Carolyn Parton is primarily a sculptural painter with a focus on environmental concerns, innovatively extending the medium through her exploration of paint as physical matter; embedded with memory.

Her research article Extended Traces: Tracking the impact of painter upon environment was published in 2010.

Collecting spent paint — particularly that which has a backstory — from local housepainters to acclaimed international artists, she develops methods to reclaim this paint, incorporating it as a remnant of environment and history.

Like an archaeologist, Parton explores crucial moments of human evolution to understand who we are in the present, as we stand at the cusp of an environmental challenge that will determine our legacy. Her sculpted paint cascades, stratified paint landscapes, freely suspended paint works and clustered jewel like paint tubes, become the archive.

Her most recent project is influenced by the current debate in South Africa around decolonisation. Exploring this moment has led to her taking apart the works from books that were a part of her art studies over decades – breaking them down and reworking them into her paint process. The project is part of an ongoing process of re-thinking her sociocultural/environmental context.

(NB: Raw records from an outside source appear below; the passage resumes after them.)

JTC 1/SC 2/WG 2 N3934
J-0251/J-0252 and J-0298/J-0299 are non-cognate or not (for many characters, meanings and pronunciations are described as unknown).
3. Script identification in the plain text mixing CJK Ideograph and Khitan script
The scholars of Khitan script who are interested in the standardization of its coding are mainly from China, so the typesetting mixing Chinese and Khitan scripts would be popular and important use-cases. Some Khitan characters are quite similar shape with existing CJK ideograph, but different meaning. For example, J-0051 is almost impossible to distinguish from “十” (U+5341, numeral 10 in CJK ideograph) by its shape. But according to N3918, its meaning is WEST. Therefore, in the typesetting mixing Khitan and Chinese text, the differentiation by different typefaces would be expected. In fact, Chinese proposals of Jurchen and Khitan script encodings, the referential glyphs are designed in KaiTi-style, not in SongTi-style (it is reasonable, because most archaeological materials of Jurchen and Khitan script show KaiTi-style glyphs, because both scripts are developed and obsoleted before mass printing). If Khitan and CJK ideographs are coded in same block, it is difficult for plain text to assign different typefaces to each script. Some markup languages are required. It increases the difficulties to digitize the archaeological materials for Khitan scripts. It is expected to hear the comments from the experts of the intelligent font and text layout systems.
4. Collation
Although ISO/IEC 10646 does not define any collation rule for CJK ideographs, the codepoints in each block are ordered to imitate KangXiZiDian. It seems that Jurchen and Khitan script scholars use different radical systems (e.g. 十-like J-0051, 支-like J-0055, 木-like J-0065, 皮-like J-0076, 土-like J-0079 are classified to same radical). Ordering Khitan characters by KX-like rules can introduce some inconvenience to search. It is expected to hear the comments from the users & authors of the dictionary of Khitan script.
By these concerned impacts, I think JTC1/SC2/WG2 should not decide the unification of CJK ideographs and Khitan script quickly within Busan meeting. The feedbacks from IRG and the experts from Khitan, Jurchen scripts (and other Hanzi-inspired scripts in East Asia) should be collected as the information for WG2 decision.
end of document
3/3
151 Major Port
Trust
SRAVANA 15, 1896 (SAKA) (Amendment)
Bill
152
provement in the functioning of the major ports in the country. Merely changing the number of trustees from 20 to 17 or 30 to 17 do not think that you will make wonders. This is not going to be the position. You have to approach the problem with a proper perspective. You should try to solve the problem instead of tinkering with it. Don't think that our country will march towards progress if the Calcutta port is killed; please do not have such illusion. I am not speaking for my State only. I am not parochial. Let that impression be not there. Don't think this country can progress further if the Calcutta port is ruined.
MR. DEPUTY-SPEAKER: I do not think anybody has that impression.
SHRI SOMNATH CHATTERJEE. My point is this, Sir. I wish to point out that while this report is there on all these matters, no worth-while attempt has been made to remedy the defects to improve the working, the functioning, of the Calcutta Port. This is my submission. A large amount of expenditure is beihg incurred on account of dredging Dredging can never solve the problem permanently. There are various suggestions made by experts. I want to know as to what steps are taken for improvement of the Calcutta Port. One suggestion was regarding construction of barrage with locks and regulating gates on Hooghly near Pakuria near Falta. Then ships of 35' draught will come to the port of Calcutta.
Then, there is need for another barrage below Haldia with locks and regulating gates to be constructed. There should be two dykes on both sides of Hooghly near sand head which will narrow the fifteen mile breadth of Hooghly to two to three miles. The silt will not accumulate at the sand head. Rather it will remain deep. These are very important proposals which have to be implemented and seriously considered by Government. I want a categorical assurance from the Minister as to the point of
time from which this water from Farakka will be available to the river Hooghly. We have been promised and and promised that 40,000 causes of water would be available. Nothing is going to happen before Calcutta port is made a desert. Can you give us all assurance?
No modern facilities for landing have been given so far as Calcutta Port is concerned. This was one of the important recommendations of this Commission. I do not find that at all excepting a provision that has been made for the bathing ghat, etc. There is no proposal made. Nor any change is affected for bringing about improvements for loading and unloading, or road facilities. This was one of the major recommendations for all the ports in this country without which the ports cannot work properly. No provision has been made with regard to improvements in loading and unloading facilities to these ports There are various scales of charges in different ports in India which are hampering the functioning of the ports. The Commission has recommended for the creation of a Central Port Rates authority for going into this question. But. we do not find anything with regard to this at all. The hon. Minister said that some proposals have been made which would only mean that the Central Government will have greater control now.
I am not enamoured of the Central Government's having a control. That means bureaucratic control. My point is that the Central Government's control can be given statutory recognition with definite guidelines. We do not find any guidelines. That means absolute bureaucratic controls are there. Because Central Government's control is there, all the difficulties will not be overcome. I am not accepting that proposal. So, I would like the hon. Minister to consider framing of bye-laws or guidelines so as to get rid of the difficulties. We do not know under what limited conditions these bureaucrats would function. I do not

Parton holds Bachelor of art in Fine Art (cum laude) from the University of South Africa, 2008 and an Advanced Diploma in Graphic Design, Cape Town University of Technology. Her solo exhibitions include Emergence (1997), Release (2009) and This Remembering Land (2015). She has taken part in numerous group exhibitions throughout South Africa and in London, Venice and Rome. Her work is included in permanent collections such as Southern African Foundation for Contemporary Art, University of Cape Town, University of South Africa and The Constitutional Court of South Africa. She has also practised as a creative director in the design industry. She currently lives and works in Cape Town, South Africa.

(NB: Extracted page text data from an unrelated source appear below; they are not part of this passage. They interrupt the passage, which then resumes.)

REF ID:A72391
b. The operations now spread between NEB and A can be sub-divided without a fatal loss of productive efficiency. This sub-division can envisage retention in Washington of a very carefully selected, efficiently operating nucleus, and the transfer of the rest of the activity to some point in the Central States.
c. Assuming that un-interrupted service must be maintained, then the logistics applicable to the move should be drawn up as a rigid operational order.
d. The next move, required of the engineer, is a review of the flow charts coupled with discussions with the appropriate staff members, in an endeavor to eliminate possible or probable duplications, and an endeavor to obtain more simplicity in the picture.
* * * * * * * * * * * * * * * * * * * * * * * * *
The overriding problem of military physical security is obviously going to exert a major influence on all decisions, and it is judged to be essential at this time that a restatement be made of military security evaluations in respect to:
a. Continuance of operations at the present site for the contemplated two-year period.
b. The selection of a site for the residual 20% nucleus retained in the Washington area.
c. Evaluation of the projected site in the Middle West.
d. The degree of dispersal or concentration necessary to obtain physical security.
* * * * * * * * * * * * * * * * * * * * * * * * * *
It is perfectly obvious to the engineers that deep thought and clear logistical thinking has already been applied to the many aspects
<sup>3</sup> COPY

Songs Beneath the Surface continues Carolyn Parton’s philosophical fascination with hypostasis – that which makes up the underlying or fundamental reality of things. She is known for working with the discarded remnants of art making, particularly the paint and paint tubes from renowned artists and local industry. These materials are reconstituted in an alchemical and archaeological sense in her practice that speaks to a larger human story of creation and destruction.

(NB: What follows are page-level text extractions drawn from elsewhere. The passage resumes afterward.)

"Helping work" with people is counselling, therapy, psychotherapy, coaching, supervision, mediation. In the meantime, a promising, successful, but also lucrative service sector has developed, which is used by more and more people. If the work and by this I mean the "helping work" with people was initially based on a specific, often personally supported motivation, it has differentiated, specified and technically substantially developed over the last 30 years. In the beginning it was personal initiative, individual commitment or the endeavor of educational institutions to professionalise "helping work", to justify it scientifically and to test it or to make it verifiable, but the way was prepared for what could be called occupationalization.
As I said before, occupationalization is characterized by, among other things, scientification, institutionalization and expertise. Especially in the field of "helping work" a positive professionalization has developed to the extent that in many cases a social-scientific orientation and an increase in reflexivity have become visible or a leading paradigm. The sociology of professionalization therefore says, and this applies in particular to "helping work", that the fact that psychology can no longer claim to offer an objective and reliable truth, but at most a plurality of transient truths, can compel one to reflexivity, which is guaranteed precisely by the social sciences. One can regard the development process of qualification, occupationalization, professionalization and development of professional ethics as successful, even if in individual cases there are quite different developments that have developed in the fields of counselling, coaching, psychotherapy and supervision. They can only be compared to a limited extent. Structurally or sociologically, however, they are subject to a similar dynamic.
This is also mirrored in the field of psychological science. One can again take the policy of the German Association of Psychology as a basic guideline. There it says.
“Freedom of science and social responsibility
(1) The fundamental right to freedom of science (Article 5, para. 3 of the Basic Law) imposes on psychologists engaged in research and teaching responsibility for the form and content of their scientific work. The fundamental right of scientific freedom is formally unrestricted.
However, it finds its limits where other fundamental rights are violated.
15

The work in this latest solo exhibition uses this practice to respond directly to a series of both personal and social traumatic triggering at the time of the South African Universities #FEESMUSTFALL movement. During this movement, which constituted both violent protest and open dialogue, issues were raised with colonial knowledge systems and teaching approaches in tertiary institutions in a postcolonial nation. At the time, Parton was confronting her own personal traumas. She had amassed a collection of outdated art history books that she began to work with. Her personal responses to images and art historical references began to gather socio-political significance as the student protests extended to the burning of paintings.

As with the other arts debris she works with, Parton’s use of books begins to confront larger structures of value and waste in a contemporary context. In light of the student protests, the drive to destroy as a tool for liberation is echoed through Parton’s creative practice where a new visual language emerges from the dismantling of an existing structure, situating the creative act as the greatest form of both protest and renewal.

Parton’s practice could be described as enlisting a subterranean awareness to the process of creation. By refusing to look away, by confronting the mire of that which is deemed ‘useless’, by tirelessly sifting and sorting the debris, she enacts the reclamation of culture and material from the toxic landfill of history.